Tuesday, March 26, 2013

My Monet-inspired Guild Challenge

I've got Monet in a bag. No, it's not like, "Prince Albert in a can..." it's my quilt guild's—the Choo Choo QuiltersBrown Bag Challenge for this year. 
Fabrics for my Brown Bag Challenge and the Brown Bag Journal.
At this month's guild meeting, 11 participants turned in a "nucleus" for a round robin quilt project in a brown grocery bag. We'll be rotating the bags among participants and working on each other's projects for the next several months. An accompanying Brown Bag Challenge Journal will travel with each bag for contributors to write a few notes or thoughts. The big reveal will be in November when the bags are returned to the original owner and we'll see how fellow guild members were inspired by the bag's contents and what they created using the materials they found... or added to the mix.

Extracted records:
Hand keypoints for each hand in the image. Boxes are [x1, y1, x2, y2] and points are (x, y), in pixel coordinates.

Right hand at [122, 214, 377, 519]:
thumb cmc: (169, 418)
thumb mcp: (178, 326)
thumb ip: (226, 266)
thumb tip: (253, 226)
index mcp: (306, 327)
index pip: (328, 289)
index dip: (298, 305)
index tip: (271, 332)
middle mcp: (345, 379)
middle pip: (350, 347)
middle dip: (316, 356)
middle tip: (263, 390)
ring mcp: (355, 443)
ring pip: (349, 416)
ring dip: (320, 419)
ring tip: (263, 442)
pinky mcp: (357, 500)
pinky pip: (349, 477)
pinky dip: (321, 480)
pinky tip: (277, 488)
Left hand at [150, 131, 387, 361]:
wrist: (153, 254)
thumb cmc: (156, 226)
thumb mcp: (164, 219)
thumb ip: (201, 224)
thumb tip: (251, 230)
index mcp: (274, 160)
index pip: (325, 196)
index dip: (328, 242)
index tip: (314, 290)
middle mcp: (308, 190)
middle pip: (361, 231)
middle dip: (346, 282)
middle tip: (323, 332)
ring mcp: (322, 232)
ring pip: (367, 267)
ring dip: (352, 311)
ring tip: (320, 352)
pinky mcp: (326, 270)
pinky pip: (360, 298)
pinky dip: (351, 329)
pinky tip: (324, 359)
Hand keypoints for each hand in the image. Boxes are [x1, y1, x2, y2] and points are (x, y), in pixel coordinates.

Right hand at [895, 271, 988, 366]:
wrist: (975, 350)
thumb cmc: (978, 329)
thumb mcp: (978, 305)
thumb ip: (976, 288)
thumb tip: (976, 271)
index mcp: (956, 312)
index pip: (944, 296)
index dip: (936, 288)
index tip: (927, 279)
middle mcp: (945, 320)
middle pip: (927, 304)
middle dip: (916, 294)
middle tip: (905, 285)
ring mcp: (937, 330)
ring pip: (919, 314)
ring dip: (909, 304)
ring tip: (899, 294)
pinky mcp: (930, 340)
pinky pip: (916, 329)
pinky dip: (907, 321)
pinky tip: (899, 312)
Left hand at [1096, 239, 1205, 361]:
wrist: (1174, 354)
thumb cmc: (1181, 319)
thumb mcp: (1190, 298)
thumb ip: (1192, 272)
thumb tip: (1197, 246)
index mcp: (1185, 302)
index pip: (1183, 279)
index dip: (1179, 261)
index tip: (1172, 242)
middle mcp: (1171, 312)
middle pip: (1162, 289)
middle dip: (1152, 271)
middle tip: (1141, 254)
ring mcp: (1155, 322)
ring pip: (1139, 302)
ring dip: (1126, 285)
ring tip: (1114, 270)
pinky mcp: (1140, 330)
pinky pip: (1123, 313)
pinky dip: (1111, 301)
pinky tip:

Work order 1: According to the blog post, how many participants turned in a "nucleus" at this month's guild meeting?
Work order 2: Reproduce the part of the blog post that opens with the words containing "I've got Monet" and closes with "to the mix.".
The entries bear no relation to the blog post about the Brown Bag Challenge.

Reply 1: Eleven participants turned in a "nucleus."

Reply 2:
I've got Monet in a bag. No, it's not like, "Prince Albert in a can..." it's my quilt guild's—the Choo Choo QuiltersBrown Bag Challenge for this year. 
Fabrics for my Brown Bag Challenge and the Brown Bag Journal.
At this month's guild meeting, 11 participants turned in a "nucleus" for a round robin quilt project in a brown grocery bag. We'll be rotating the bags among participants and working on each other's projects for the next several months. An accompanying Brown Bag Challenge Journal will travel with each bag for contributors to write a few notes or thoughts. The big reveal will be in November when the bags are returned to the original owner and we'll see how fellow guild members were inspired by the bag's contents and what they created using the materials they found... or added to the mix.